Segun un articulo que lei el cañon mas profundo del mundo es el COTAHUASI en AREQUIPA....inclusive mas profundo que el Apurimac. :sleepy:


----------



## El Bajopontino (Feb 17, 2005)

Que! no era el cañon del Colca el más profundo.


----------



## UsPaOrKo (Aug 16, 2005)

El Bajopontino said:


> Que! no era el cañon del Colca el más profundo.

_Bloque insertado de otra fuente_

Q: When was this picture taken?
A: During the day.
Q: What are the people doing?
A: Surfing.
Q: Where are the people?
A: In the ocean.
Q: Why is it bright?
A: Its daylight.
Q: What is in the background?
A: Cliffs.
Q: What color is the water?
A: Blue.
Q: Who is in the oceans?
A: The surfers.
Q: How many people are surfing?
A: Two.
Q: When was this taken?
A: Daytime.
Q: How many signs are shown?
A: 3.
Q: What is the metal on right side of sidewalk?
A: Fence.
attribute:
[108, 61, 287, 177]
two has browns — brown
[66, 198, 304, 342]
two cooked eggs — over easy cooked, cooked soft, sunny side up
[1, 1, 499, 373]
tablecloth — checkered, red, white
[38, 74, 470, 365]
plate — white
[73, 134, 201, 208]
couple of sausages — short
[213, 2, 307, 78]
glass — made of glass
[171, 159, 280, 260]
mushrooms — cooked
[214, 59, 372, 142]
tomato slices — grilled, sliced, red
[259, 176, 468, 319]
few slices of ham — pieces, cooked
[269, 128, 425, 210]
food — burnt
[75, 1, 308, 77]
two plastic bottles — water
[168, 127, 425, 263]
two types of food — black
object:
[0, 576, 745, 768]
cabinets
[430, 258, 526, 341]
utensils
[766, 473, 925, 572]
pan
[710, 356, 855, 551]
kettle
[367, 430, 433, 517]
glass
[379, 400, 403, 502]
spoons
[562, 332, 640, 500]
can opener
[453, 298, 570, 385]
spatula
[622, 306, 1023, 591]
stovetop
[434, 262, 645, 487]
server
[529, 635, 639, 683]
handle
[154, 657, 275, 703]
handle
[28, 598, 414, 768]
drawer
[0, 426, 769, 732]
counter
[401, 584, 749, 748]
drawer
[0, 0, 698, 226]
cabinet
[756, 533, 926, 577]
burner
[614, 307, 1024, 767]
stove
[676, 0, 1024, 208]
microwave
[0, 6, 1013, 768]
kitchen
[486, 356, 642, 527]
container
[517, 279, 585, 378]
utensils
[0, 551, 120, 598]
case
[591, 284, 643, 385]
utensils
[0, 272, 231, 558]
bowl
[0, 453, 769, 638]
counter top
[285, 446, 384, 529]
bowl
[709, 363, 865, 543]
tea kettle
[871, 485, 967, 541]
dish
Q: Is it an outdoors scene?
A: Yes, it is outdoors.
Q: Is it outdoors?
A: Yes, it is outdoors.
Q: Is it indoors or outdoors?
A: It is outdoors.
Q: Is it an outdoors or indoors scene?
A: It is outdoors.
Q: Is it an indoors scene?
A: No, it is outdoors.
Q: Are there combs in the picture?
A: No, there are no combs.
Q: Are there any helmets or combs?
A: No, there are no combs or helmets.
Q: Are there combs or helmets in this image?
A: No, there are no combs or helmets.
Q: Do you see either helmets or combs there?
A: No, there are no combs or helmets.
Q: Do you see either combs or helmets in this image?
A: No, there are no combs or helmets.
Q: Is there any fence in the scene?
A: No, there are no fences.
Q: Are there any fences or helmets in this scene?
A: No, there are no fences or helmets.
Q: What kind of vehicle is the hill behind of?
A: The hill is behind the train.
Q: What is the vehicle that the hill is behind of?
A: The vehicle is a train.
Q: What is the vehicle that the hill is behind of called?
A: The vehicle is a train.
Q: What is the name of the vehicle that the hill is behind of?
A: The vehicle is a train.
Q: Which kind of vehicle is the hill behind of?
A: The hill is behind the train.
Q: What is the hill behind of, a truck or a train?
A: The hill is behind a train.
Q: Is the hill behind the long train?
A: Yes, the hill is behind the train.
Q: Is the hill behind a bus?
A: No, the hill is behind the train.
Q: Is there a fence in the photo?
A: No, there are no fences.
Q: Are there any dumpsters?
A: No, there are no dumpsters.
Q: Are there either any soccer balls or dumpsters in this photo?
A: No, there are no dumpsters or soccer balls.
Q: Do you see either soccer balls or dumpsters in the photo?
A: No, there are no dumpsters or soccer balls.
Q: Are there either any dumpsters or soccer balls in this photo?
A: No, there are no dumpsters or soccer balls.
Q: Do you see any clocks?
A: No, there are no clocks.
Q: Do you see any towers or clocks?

tambien lo pense, para mi era el colca (nada que ver el apurimac) pero segun lo ultimo que lei era el Cotahuasi en Arequipa...no se...sinceramente no podria corroborar esto....es algo que lei.....


----------



## LEOnel (Oct 19, 2005)

el canon del Colca no es el 2# canon mas profundo del mundo?eso fue lo que leei


----------



## UsPaOrKo (Aug 16, 2005)

LEOnel said:


> el canon del Colca no es el 2# canon mas profundo del mundo?eso fue lo que leei


no se si sea el 2do, pero el primero es Cotahuasi segun lei, pero repito no puedo afirmarlo.


----------



## El Bajopontino (Feb 17, 2005)

Además el cañon del cotahuasi ha sido declarado reserva paisajística.


----------



## Vane de Rosas (May 8, 2005)

UsPaOrKo said:


> Segun un articulo que lei el cañon mas profundo del mundo es el COTAHUASI en AREQUIPA....inclusive mas profundo que el Apurimac. :sleepy:


Tienes razón me he equivocado, pero de largoooooo. Para no ser tan nacionalista he revisado el google earth y bueno, uno de los mas profundos del mundo si puede ser, pero el mas profundo del mundo está en el Tibet, valgan las comparaciones para salir de dudas:

COTAHUASI 5.535 M DE PROFUNDIDAD

APURIMAC 2585 (El valle del apurimac si es el mas hondo de américa llega a tener hasta 5000 M.) 

COLCA 3400


RIO Yarlung Zangbo TIBET longitud 532 Kms y profundidad media entre 3700 la mas baja hasta 6000 en su punto mas alto


----------



## UsPaOrKo (Aug 16, 2005)

Vane de Rosas said:


> *Tienes razón* me he equivocado, pero de largoooooo. Para no ser tan nacionalista he revisado el google earth y bueno, uno de los mas profundos del mundo si puede ser, pero el mas profundo del mundo está en el Tibet, valgan las comparaciones para salir de dudas:
> 
> COTAHUASI 5.535 M DE PROFUNDIDAD
> 
> ...



Y cuando no la he tenido?......bueno, como dije, no podia afirmar nada, pero si sabia que el apurimac nada que ver con ser el mas profundo..... :sleepy:


----------



## oxidan (Apr 1, 2005)

ta bakan, porke no promocionan mucho ese lugar?


----------